_Exercise requirements_.
Print the lines in the items below again, word for word, starting at the line that contains "### Build from source" and continuing through the end of the items, with both that line and the final line included.

[Collection entries]
============================================================
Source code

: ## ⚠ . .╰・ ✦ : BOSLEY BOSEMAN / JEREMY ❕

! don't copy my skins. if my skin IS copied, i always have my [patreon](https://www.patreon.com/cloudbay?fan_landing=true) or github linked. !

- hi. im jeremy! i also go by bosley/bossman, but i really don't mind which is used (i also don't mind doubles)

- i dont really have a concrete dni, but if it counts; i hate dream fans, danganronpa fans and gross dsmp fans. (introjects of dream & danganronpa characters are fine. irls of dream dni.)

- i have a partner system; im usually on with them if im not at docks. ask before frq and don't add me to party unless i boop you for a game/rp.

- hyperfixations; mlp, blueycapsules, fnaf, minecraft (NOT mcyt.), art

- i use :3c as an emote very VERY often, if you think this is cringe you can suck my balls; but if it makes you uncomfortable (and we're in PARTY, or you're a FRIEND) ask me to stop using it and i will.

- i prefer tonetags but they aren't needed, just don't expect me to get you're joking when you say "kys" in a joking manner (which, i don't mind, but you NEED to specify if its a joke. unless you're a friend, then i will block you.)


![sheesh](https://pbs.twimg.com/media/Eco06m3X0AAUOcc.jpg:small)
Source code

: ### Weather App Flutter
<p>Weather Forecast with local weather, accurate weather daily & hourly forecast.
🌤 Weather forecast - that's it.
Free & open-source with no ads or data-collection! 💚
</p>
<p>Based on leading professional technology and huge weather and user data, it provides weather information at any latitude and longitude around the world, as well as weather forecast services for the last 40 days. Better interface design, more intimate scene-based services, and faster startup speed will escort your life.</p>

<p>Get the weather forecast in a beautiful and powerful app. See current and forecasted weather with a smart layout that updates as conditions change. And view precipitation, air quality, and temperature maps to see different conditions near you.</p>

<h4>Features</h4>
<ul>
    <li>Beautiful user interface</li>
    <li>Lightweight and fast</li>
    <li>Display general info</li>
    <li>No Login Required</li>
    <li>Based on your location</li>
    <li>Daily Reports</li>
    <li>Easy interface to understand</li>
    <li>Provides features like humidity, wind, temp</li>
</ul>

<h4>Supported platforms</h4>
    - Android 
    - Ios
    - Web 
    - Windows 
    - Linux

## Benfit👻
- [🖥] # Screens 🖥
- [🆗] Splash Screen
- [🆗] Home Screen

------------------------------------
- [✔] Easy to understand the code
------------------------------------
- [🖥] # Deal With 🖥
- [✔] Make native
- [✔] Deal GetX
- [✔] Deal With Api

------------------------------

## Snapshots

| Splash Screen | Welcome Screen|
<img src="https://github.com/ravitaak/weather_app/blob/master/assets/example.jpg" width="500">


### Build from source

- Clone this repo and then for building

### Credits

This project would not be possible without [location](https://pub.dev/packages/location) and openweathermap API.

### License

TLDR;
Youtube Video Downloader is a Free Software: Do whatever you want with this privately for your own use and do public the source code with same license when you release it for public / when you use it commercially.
============================================================
_Answer to this exercise_.
### Build from source

- Clone this repo and then for building

### Credits

This project would not be possible without [location](https://pub.dev/packages/location) and openweathermap API.

### License

TLDR;
Youtube Video Downloader is a Free Software: Do whatever you want with this privately for your own use and do public the source code with same license when you release it for public / when you use it commercially.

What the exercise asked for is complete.